__REQUIREMENTS__. Count how many lines of the records contain the string "cover". Reply with the number alone.

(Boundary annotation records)

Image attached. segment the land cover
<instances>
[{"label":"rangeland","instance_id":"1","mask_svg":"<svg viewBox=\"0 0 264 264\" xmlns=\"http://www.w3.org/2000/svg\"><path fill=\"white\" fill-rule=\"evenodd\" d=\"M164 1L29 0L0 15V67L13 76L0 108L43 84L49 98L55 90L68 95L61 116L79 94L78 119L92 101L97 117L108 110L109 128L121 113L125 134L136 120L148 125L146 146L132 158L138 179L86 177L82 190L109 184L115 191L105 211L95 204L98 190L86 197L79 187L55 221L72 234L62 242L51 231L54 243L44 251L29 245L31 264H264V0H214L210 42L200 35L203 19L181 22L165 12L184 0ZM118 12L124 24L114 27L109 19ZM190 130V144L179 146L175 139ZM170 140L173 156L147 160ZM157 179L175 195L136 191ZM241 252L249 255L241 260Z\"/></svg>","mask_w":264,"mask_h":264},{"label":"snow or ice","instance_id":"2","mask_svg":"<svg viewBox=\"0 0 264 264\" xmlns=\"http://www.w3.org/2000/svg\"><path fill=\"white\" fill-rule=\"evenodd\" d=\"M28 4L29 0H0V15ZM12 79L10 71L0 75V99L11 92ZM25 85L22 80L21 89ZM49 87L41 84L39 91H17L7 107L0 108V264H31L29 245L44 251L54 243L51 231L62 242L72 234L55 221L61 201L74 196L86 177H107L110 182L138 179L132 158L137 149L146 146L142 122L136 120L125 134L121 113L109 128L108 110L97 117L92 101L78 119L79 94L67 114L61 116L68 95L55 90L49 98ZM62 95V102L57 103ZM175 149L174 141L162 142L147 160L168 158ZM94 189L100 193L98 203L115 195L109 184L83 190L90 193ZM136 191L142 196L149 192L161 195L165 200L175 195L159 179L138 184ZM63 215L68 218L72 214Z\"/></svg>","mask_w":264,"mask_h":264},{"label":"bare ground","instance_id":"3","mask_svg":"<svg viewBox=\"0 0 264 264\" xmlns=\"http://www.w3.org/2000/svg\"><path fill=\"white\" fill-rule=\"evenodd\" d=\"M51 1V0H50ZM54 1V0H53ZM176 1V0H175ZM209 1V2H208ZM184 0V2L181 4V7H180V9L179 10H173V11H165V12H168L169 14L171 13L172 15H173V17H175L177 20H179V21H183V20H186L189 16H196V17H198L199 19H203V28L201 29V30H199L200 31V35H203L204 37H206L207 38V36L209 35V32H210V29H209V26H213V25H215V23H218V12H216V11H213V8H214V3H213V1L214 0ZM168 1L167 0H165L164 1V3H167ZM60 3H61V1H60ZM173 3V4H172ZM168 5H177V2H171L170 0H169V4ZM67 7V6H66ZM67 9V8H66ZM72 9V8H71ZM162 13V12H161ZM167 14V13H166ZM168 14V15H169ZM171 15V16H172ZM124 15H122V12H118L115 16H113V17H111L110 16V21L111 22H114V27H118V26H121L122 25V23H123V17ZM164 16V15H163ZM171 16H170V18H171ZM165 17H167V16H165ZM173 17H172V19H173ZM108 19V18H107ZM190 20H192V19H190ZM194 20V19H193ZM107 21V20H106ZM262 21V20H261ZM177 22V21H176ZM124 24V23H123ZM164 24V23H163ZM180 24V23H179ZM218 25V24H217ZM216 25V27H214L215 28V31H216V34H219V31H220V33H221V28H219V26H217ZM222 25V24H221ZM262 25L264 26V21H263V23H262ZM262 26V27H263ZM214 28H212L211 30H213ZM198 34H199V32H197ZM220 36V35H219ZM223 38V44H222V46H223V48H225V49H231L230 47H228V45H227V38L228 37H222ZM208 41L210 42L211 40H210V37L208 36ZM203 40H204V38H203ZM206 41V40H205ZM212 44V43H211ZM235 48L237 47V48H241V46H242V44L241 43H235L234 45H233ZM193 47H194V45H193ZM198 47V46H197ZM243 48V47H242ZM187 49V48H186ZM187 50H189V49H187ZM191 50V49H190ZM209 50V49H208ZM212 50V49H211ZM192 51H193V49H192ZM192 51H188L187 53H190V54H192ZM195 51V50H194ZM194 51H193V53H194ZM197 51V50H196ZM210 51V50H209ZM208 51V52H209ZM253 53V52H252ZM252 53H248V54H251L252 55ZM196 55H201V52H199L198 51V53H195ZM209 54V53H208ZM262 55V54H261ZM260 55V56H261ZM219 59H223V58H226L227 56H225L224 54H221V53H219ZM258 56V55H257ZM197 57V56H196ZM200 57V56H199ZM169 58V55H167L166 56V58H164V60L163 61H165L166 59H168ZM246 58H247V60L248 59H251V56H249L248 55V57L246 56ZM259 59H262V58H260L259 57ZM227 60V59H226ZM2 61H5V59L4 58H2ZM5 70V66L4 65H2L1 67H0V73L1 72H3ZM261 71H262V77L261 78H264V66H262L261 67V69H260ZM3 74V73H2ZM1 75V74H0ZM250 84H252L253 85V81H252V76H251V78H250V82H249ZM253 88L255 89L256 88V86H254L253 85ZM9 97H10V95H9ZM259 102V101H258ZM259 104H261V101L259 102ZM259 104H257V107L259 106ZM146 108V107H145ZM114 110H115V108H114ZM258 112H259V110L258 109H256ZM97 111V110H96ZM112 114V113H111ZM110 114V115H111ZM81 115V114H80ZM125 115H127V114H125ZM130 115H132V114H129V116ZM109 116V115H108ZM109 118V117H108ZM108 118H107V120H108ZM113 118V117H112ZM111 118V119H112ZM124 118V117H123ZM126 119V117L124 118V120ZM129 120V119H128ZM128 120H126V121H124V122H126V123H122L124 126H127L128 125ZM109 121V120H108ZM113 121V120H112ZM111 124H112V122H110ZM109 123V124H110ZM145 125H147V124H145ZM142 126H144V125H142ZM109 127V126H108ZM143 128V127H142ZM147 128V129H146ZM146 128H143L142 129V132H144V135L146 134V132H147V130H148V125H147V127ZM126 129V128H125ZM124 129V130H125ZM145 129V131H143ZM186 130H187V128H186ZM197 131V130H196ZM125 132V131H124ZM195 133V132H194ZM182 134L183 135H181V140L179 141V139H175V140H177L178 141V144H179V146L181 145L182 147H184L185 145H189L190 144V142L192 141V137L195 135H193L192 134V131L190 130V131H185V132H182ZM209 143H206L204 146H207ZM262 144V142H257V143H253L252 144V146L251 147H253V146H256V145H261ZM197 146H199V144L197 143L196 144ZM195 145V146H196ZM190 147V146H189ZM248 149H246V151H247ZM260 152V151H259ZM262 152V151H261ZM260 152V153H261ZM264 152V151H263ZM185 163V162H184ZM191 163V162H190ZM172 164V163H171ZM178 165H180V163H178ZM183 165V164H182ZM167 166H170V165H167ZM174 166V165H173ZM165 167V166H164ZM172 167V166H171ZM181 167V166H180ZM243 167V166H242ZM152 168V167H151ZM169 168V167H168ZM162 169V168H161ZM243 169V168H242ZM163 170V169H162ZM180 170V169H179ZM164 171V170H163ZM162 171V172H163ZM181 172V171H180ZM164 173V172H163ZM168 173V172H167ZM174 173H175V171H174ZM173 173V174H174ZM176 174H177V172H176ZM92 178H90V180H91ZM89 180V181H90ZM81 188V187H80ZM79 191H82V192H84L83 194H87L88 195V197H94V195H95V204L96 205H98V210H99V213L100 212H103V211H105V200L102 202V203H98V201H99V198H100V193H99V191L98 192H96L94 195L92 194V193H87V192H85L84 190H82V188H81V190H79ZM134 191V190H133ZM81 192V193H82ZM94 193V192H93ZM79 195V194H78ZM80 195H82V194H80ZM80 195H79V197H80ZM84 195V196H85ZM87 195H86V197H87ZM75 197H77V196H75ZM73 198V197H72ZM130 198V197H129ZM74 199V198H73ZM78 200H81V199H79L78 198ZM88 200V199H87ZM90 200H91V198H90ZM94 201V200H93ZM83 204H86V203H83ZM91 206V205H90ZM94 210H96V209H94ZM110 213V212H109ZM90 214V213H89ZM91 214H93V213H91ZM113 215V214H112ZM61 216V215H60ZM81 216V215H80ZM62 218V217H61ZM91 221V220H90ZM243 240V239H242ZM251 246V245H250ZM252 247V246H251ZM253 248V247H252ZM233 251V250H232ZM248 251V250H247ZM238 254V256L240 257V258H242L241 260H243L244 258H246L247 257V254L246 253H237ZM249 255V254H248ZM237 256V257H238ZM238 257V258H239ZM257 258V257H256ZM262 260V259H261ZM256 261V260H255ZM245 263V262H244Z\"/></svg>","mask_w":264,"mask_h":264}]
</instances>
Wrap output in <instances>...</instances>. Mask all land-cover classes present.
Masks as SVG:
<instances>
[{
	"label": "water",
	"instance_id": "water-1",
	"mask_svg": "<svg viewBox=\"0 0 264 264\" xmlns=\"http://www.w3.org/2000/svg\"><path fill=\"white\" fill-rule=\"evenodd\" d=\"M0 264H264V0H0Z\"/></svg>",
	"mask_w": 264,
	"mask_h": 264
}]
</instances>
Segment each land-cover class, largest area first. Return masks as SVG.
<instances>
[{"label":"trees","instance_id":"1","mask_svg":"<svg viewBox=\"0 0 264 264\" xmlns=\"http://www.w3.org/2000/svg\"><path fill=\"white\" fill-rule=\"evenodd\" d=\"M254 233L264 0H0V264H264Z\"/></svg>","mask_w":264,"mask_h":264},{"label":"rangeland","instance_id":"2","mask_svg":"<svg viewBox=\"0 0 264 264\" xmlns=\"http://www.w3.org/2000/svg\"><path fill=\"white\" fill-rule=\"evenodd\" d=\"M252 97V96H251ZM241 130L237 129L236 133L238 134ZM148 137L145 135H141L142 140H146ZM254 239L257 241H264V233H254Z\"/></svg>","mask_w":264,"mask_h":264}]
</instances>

__SOLUTION__. 3